Véronique Raissa est une chimiste camerounaise de 32 ans, mère de deux enfants. Elle s’installe dans la ville d'Agadez en 2019. Quelques mois plus tard, elle monte une savonnerie locale avec son frère aîné Jean-Marc Joël, dans le quartier de l'aéroport de la ville d'Agadez.

Le salon dans leur maison de trois pièces qu'ils partagent est transformé en laboratoire. Des seaux gradués, des fûts de 100 litres, des spatules en plastique, une balance et un rouleau en plastique sont posés sur le sol. Dans cet atelier, Véronique fabrique de l'eau de javel, du savon liquide et du vinaigre.

Cette entreprise locale de savon est née lorsque Véronique s'est retrouvée bloquée à Agadez après un voyage migratoire périlleux.

« Je suis arrivée à Agadez il y a trois ans. J'étais en Algérie et j'essayais de rejoindre mon grand frère Joël qui était alors au Maroc. Mais, le projet migratoire ayant échoué, je me suis retrouvée ici. Je ne pouvais pas rentrer au Cameroun car j'avais tout vendu et je ne pouvais pas rentrer les mains vides. Je suis donc restée à Agadez, » explique Véronique.

À Agadez, Véronique remarque que les produits ménagers tels que le savon liquide et l'eau de Javel étaient importés. Elle relève donc le défi de fabriquer ces produits ménagers localement.

« J'ai parlé de ce projet à mon frère Joël, et il a pensé que c'était une idée brillante et que cette activité pourrait nous rendre riches. C'était une si bonne idée qu'il a décidé de quitter le Maroc pour me rejoindre à Agadez et me soutenir dans la mise en œuvre de ce projet, » ajoute Véronique.

Cependant, la fratrie ne dispose pas des ressources financières et matérielles pour démarrer cette activité.

Ils décident de rédiger ensemble des notes conceptuelles et des propositions sur la fabrication de produits ménagers, qu'ils soumettent ensuite à des organisations basées à Agadez pour la recherche de fonds.

Par hasard, le programme de stabilisation communautaire de l'Organisation internationale pour les migrations (OIM) lance durant la même période un appel à proposition via le Conseil régional d'Agadez pour soutenir les jeunes dans la création de leur entreprise.

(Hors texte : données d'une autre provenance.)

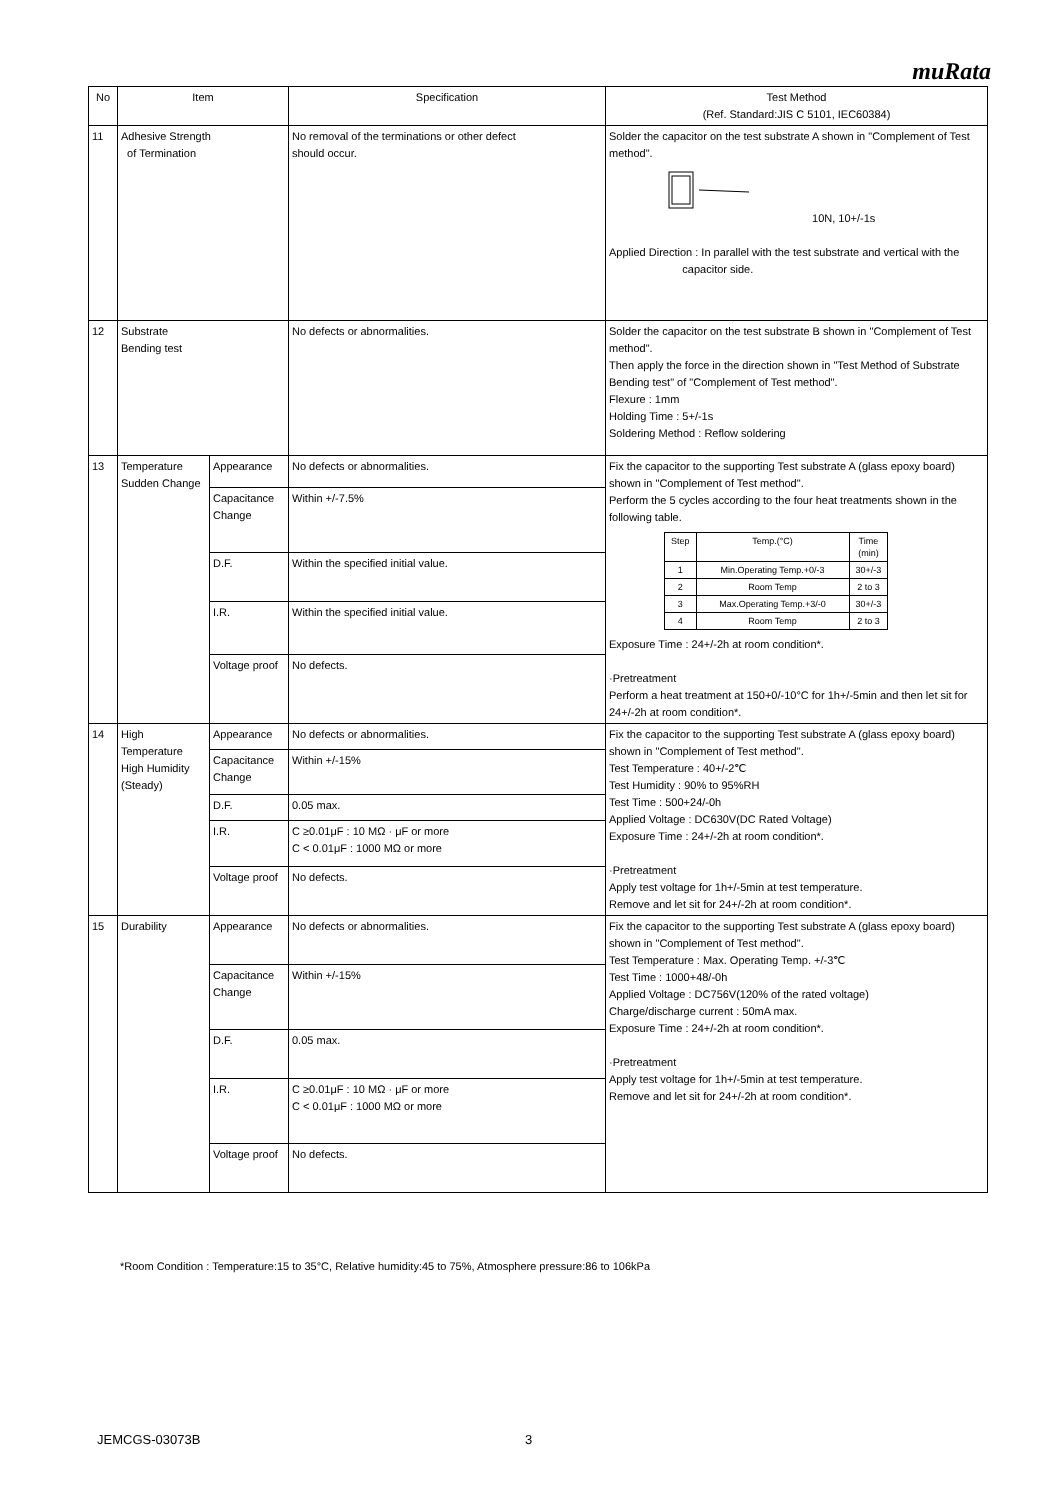muRata
| No | Item | | Specification | Test Method (Ref. Standard:JIS C 5101, IEC60384) |
| --- | --- | --- | --- | --- |
| 11 | Adhesive Strength of Termination | | No removal of the terminations or other defect should occur. | Solder the capacitor on the test substrate A shown in "Complement of Test method". 10N, 10+/-1s Applied Direction : In parallel with the test substrate and vertical with the capacitor side. |
| 12 | Substrate Bending test | | No defects or abnormalities. | Solder the capacitor on the test substrate B shown in "Complement of Test method". Then apply the force in the direction shown in "Test Method of Substrate Bending test" of "Complement of Test method". Flexure : 1mm Holding Time : 5+/-1s Soldering Method : Reflow soldering |
| 13 | Temperature Sudden Change | Appearance | No defects or abnormalities. | Fix the capacitor to the supporting Test substrate A (glass epoxy board) shown in "Complement of Test method". Perform the 5 cycles according to the four heat treatments shown in the following table. / Step / Temp.(°C) / Time (min) / / 1 / Min.Operating Temp.+0/-3 / 30+/-3 / / 2 / Room Temp / 2 to 3 / / 3 / Max.Operating Temp.+3/-0 / 30+/-3 / / 4 / Room Temp / 2 to 3 / Exposure Time : 24+/-2h at room condition*. ·Pretreatment Perform a heat treatment at 150+0/-10°C for 1h+/-5min and then let sit for 24+/-2h at room condition*. |
| | | Capacitance Change | Within +/-7.5% | |
| | | D.F. | Within the specified initial value. | |
| | | I.R. | Within the specified initial value. | |
| | | Voltage proof | No defects. | |
| 14 | High Temperature High Humidity (Steady) | Appearance | No defects or abnormalities. | Fix the capacitor to the supporting Test substrate A (glass epoxy board) shown in "Complement of Test method". Test Temperature : 40+/-2℃ Test Humidity : 90% to 95%RH Test Time : 500+24/-0h Applied Voltage : DC630V(DC Rated Voltage) Exposure Time : 24+/-2h at room condition*. ·Pretreatment Apply test voltage for 1h+/-5min at test temperature. Remove and let sit for 24+/-2h at room condition*. |
| | | Capacitance Change | Within +/-15% | |
| | | D.F. | 0.05 max. | |
| | | I.R. | C ≥0.01μF : 10 MΩ · μF or more C < 0.01μF : 1000 MΩ or more | |
| | | Voltage proof | No defects. | |
| 15 | Durability | Appearance | No defects or abnormalities. | Fix the capacitor to the supporting Test substrate A (glass epoxy board) shown in "Complement of Test method". Test Temperature : Max. Operating Temp. +/-3℃ Test Time : 1000+48/-0h Applied Voltage : DC756V(120% of the rated voltage) Charge/discharge current : 50mA max. Exposure Time : 24+/-2h at room condition*. ·Pretreatment Apply test voltage for 1h+/-5min at test temperature. Remove and let sit for 24+/-2h at room condition*. |
| | | Capacitance Change | Within +/-15% | |
| | | D.F. | 0.05 max. | |
| | | I.R. | C ≥0.01μF : 10 MΩ · μF or more C < 0.01μF : 1000 MΩ or more | |
| | | Voltage proof | No defects. | |
*Room Condition : Temperature:15 to 35°C, Relative humidity:45 to 75%, Atmosphere pressure:86 to 106kPa
JEMCGS-03073B 3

Financé par le Fonds des Nations Unies pour la consolidation de la paix au Niger (PBF), dans le cadre du projet « Comprendre et traiter les facteurs de conflit le long des routes migratoires dans la région d'Agadez ». Le programme a pour objectif de soutenir les activités des jeunes et des femmes vulnérables afin de les aider à subvenir à leurs besoins.

La candidature de Véronique est sélectionnée. Avec 19 autres jeunes, elle reçoit une formation en entrepreneuriat au Centre Incubateur des Petites et Moyennes Entreprises (CIPMEN) d'Agadez. Pendant la formation, Véronique partage avec les jeunes entrepreneurs son expérience et ses techniques de fabrication de produits ménagers et de vinaigre. A l'issue de la formation, elle bénéficie d'un appui matériel et financier d'une valeur d'un million de CFA pour démarrer son projet de savonnerie.

 

"Aujourd'hui, nous arrivons à vendre nos produits dans les différents services de travail et ONG d'Agadez. Nous vendons aux hôtels et de nombreuses boutiques acceptent de vendre nos produits. Nos produits sont également transportés à Tchirozerine, où trois boutiques les vendent. Nous gagnons environ 25 000 CFA (41 dollars) par semaine et une moyenne de 120 000 CFA (197 dollars) par mois", explique Véronique. "Notre ambition est d'approvisionner Arlit, ainsi que les autres régions du Niger", ajoute-t-elle.

Véronique estime également que cette initiative contribue à la cohésion sociale dans la ville d'Agadez, où les communautés hôtes ont toujours été très accueillantes envers les migrants et apprennent à vivre ensemble.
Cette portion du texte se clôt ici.